Complete step-by-step answer:
A square matrix is said to be invertible if its inverse exists and is said to be non-invertible if its determinant is equal to zero.
\[\therefore \]A square matrix that is not invertible is called singular/ degenerate. Non-square matrices \[\left( m\times n \right)\] where \[m\ne n\] do not have an inverse. In some cases there are left inverse and right inverse.

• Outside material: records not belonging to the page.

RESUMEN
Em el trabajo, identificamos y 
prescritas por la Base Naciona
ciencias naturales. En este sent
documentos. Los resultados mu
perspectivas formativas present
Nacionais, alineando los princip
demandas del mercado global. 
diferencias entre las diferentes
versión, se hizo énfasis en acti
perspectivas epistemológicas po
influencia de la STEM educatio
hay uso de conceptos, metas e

Given the matrix \[\left( \begin{matrix}
   2-k & 4 \\
   -5 & 1 \\
\end{matrix} \right)\]
Let’s write it as \[A=\left( \begin{matrix}
   2-k & 4 \\
   -5 & 1 \\
\end{matrix} \right)\]
As the matrix is non-invertible, the determinant of A is zero.
\[\left| A \right|=0\]
\[\left| \left( \begin{matrix}
   2-k & 3 \\
   -5 & 1 \\
\end{matrix} \right) \right|=0\]
To work out the determinant, multiply A by the determinant of the matrix that is not in a row or column and then sum up.
\[\begin{align}
  & \left[ \left( 2-k \right)\left( 1 \right) \right]-\left[ \left( 3 \right)\left( -5 \right) \right] \\
 & =\left( 2-k \right)-\left( -15 \right) \\
 & =2-k+15=0 \\
 & \therefore k=17 \\
\end{align}\]
\[\therefore \]Value of k = 17.

Note:
For the case of a non-invertible matrix, we took\[\left| A \right|=0\].
If the matrix was invertible, then \[\left| A \right|\ne 0\]but\[{{A}^{-1}}\].